What to do: Copy out the entries below exactly as they stand, but only from the line containing "#### Prior to CSS Styling - Sign" through the line containing "#### Prior to CSS Styling - Upon".

◇ ◇ ◇ ◇ ◇

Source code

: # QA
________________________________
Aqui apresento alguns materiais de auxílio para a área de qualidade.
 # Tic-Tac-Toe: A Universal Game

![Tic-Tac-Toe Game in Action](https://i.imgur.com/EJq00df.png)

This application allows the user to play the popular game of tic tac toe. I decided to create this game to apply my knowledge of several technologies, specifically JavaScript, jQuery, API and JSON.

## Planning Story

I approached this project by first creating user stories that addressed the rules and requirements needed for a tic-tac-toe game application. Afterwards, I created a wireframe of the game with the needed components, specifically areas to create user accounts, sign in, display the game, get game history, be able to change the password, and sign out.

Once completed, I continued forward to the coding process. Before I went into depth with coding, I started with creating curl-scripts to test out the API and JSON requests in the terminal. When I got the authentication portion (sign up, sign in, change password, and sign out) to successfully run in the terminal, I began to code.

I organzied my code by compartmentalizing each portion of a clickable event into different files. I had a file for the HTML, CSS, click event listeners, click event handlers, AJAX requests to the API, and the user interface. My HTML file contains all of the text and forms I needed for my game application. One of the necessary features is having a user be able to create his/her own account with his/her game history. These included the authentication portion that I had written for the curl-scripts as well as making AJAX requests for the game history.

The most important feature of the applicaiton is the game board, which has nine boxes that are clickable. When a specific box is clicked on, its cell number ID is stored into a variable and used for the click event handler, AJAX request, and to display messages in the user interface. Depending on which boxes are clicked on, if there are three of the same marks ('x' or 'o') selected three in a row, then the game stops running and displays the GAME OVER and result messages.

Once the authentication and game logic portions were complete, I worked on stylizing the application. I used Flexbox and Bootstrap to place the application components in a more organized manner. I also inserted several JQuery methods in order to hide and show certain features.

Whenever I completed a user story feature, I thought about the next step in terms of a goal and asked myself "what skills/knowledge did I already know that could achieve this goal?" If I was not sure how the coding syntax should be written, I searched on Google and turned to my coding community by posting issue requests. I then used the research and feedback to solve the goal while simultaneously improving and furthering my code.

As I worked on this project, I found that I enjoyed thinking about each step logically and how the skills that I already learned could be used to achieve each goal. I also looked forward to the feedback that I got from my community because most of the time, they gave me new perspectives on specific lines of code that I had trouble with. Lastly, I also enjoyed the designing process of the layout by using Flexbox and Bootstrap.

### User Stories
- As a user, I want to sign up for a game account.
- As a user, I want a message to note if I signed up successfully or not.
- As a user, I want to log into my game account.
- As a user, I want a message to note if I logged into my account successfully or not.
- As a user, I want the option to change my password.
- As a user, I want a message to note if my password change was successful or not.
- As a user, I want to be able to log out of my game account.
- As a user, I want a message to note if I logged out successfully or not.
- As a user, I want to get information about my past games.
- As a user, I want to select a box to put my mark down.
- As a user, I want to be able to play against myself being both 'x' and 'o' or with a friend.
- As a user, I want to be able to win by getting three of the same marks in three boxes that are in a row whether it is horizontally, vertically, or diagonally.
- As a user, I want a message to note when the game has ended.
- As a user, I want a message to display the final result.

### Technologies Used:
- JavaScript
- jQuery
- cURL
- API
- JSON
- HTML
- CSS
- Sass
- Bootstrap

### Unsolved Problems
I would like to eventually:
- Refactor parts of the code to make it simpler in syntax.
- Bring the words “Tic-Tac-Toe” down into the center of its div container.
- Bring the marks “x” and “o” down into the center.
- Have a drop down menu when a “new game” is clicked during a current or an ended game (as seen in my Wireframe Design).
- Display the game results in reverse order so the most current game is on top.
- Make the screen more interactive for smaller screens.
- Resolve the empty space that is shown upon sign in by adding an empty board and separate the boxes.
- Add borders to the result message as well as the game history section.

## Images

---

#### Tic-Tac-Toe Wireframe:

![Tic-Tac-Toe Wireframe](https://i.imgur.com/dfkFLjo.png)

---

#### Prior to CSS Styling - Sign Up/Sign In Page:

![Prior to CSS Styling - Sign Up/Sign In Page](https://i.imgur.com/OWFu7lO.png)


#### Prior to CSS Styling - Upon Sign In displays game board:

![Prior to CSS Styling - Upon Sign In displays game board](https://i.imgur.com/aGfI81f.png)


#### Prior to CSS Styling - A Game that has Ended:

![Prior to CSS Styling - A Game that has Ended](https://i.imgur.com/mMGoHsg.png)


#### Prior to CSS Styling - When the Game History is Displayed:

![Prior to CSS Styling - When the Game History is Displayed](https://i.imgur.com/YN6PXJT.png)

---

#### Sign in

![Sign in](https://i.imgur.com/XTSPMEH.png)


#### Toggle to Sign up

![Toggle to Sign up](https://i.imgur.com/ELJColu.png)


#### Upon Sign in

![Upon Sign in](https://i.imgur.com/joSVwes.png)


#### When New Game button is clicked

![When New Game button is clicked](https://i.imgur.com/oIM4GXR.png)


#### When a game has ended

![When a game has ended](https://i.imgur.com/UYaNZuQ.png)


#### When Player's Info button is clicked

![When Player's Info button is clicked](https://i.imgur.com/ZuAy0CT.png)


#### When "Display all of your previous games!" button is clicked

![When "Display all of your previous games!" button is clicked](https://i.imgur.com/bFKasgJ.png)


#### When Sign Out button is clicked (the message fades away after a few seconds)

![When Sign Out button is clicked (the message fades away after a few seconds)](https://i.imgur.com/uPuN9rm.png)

◇ ◇ ◇ ◇ ◇

Problem solution:
#### Prior to CSS Styling - Sign Up/Sign In Page:

![Prior to CSS Styling - Sign Up/Sign In Page](https://i.imgur.com/OWFu7lO.png)


#### Prior to CSS Styling - Upon Sign In displays game board:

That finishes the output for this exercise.